▶ THE PROBLEM: Your output should be the lines below from the one with "Identify the document elements. Format: label [x1, y1, x2, y2]." through the one with "Document page, 1241x1754 pixels.", copied exactly, pictures excluded.

[AVAILABLE DATA Boundary: Start]

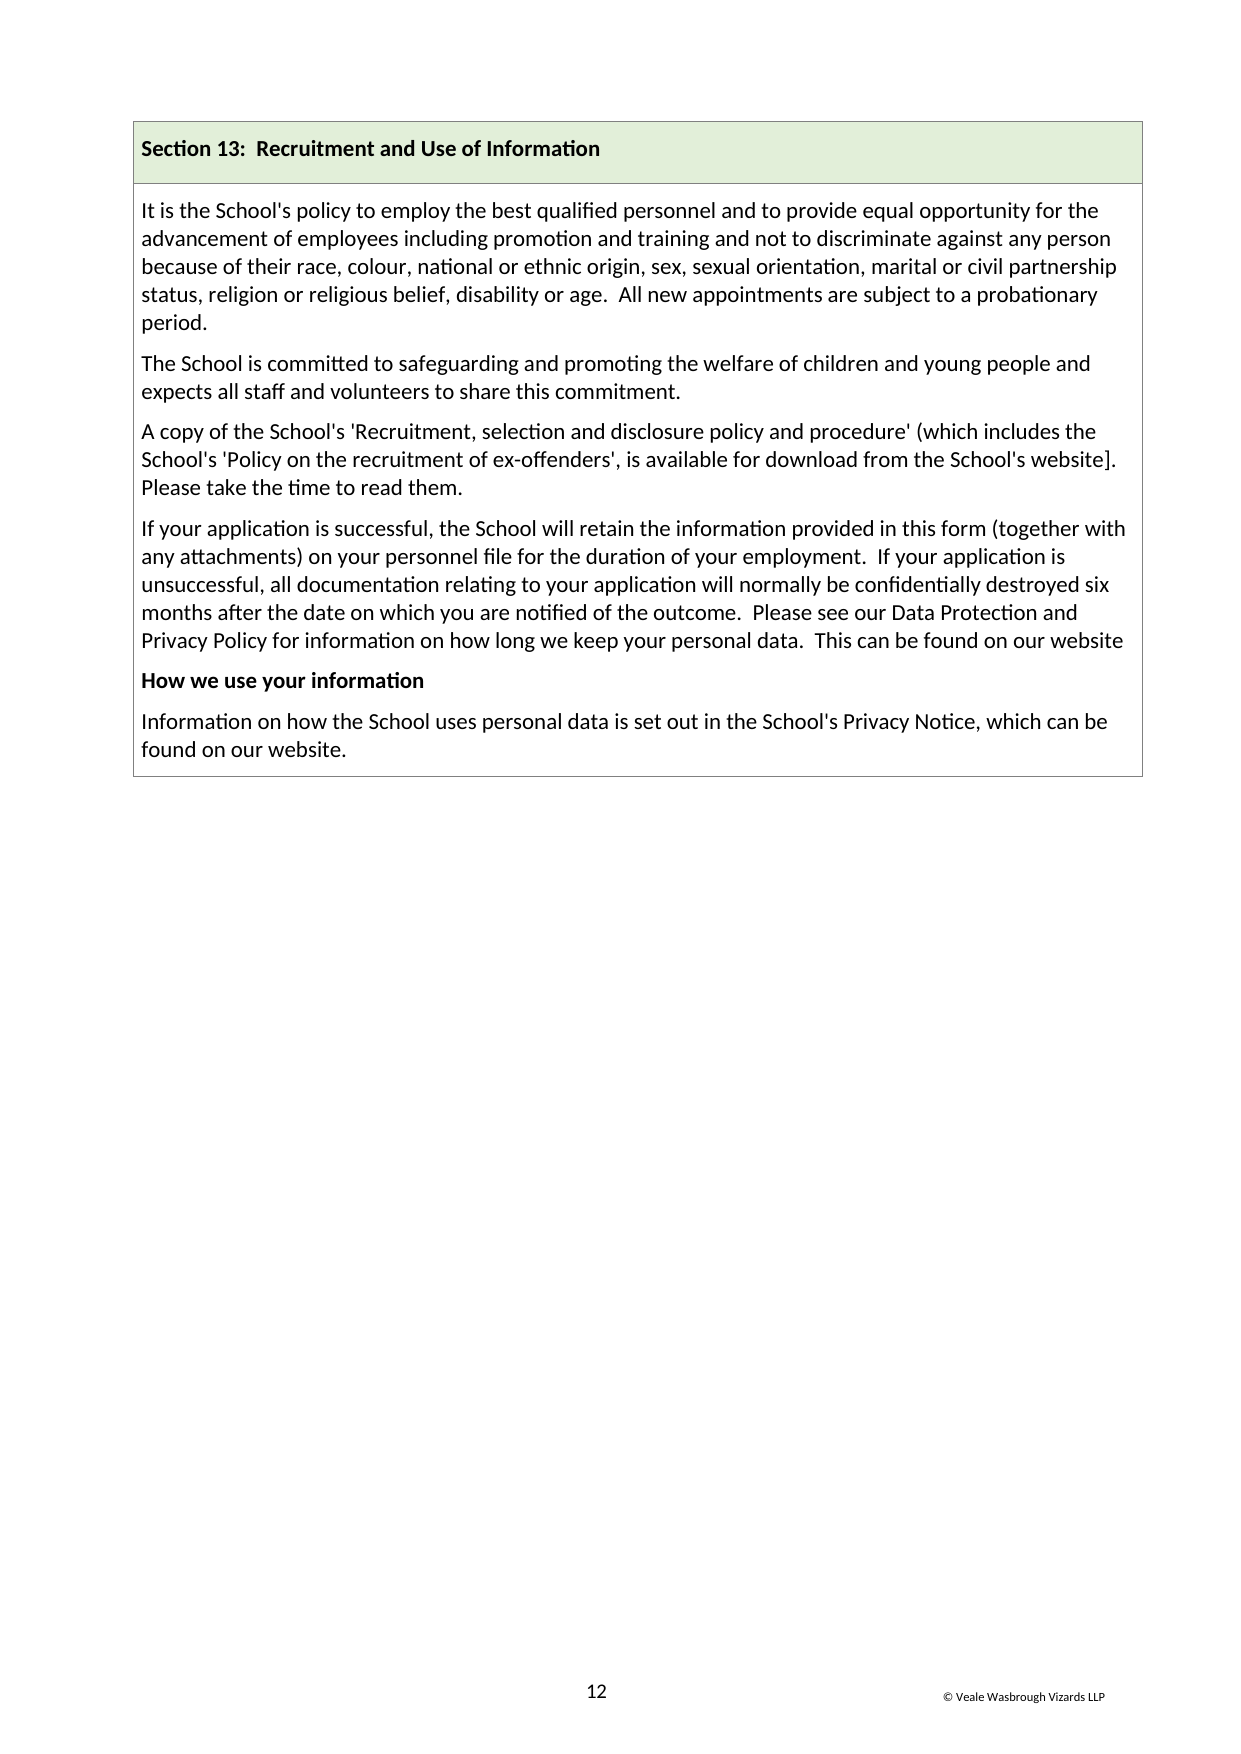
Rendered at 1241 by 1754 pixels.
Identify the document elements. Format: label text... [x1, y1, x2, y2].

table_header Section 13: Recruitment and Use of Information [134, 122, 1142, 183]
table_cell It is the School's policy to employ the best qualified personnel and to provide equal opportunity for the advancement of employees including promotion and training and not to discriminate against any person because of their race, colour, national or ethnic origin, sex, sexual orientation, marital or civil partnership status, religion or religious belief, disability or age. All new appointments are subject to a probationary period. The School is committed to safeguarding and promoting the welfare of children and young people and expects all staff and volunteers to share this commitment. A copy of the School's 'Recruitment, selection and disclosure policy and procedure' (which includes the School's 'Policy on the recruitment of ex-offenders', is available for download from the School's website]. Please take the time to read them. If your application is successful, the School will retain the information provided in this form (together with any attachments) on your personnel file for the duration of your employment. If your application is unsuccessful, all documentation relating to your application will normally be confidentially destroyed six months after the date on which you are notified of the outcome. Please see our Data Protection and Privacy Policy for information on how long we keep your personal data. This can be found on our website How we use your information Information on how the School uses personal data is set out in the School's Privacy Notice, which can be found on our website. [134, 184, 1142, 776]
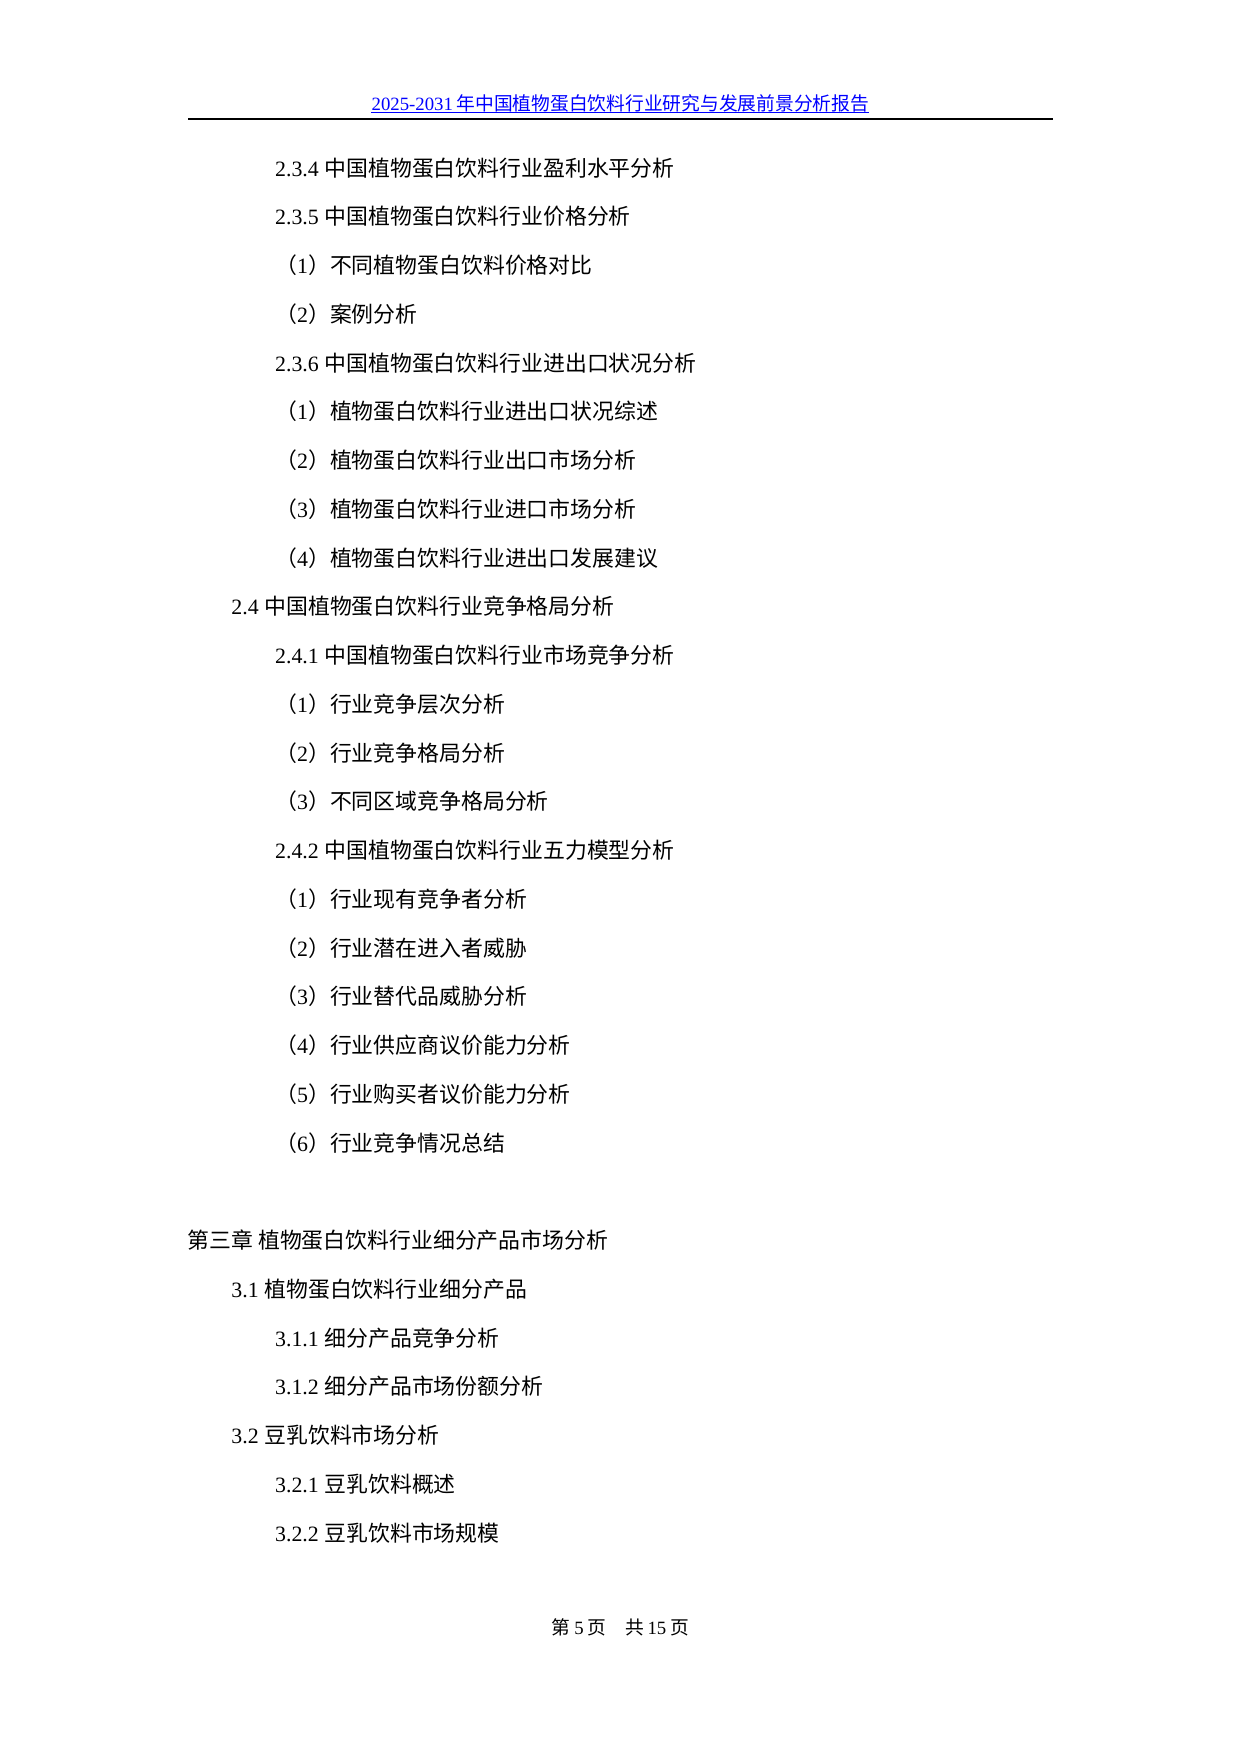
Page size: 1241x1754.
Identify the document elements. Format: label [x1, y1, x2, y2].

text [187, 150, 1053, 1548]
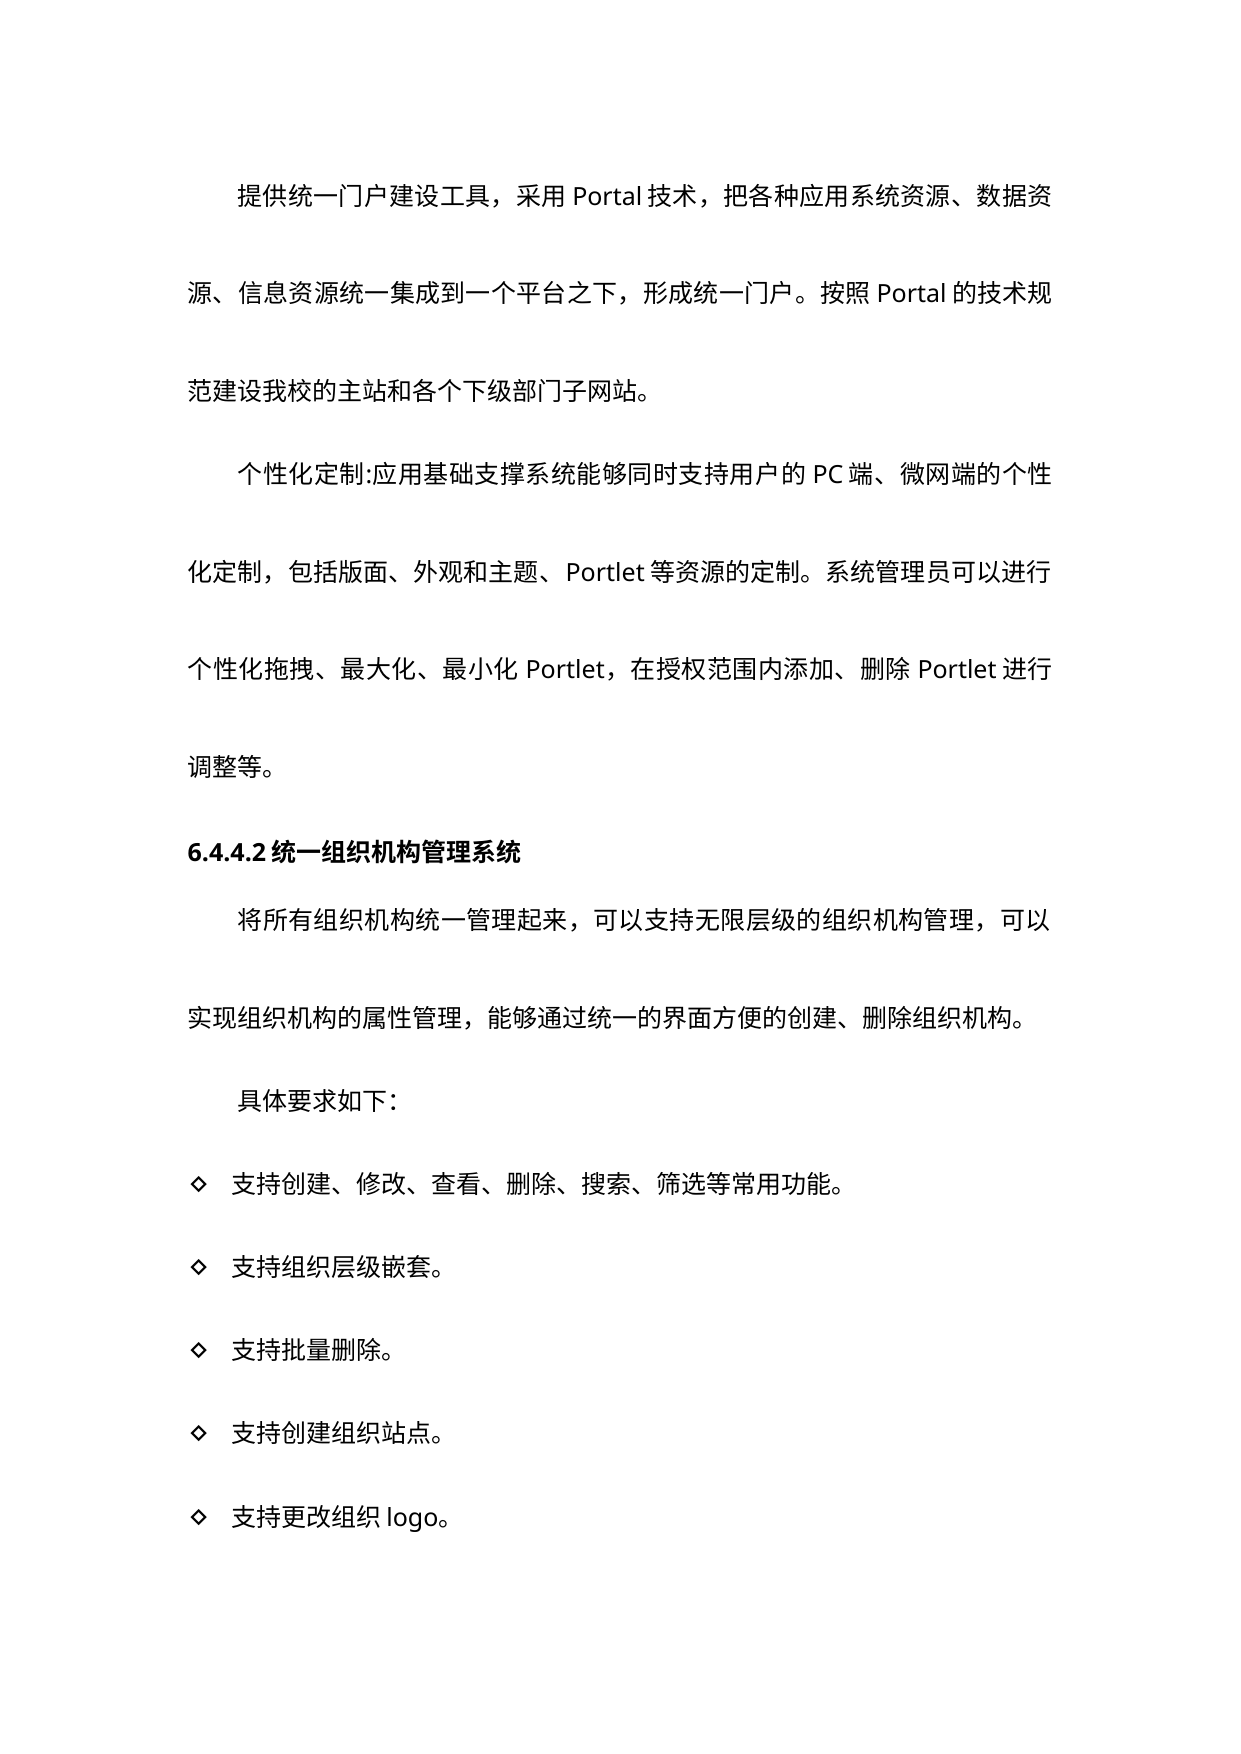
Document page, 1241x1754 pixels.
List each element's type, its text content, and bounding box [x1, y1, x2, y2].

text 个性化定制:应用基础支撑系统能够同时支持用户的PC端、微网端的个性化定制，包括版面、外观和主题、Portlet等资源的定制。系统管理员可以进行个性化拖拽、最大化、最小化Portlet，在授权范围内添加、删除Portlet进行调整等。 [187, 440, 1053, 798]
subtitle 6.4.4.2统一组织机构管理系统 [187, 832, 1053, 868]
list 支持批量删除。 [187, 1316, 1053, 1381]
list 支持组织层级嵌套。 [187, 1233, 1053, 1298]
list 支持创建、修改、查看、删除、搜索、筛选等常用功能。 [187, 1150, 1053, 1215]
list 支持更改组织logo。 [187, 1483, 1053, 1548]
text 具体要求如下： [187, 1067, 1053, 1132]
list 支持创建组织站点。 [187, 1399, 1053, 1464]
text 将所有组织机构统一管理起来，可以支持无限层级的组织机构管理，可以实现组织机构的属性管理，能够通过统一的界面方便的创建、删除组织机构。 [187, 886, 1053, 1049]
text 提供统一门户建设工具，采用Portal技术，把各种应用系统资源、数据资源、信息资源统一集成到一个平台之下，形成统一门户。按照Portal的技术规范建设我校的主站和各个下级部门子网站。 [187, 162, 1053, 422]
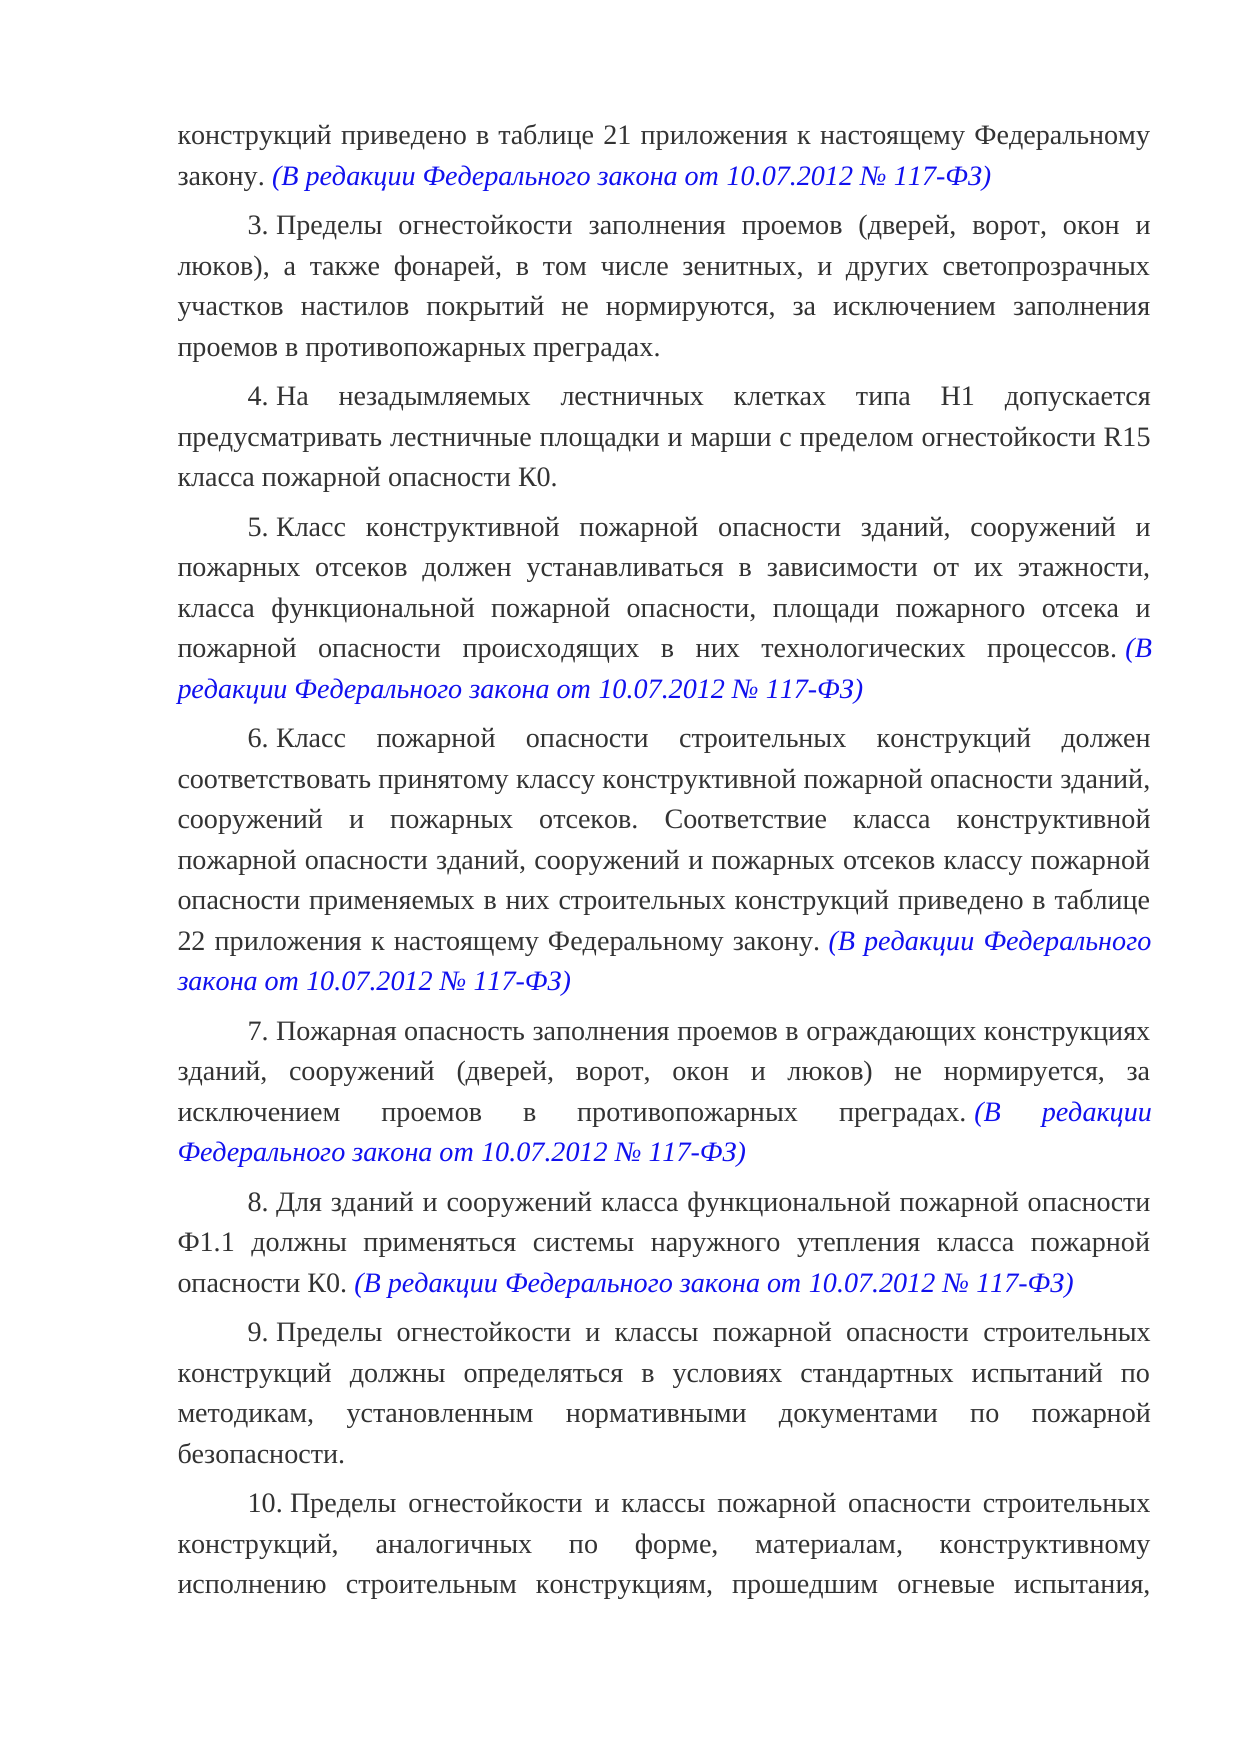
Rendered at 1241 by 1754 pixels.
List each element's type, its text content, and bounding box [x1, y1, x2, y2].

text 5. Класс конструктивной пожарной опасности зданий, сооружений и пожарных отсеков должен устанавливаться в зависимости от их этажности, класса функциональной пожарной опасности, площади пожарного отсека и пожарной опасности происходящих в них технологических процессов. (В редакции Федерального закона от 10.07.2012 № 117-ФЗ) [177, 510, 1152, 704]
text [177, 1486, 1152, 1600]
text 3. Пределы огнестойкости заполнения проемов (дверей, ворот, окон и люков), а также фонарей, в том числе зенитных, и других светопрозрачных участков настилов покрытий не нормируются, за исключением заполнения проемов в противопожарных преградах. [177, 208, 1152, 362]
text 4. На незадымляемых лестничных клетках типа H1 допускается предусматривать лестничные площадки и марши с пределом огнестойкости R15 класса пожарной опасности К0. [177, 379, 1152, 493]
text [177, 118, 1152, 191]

[AVAILABLE DATA Boundary: End]

▶ ANSWER TO THIS TASK:
Identify the document elements. Format: label [x1, y1, x2, y2].

text [187, 150, 1053, 1548]
Document page, 1241x1754 pixels.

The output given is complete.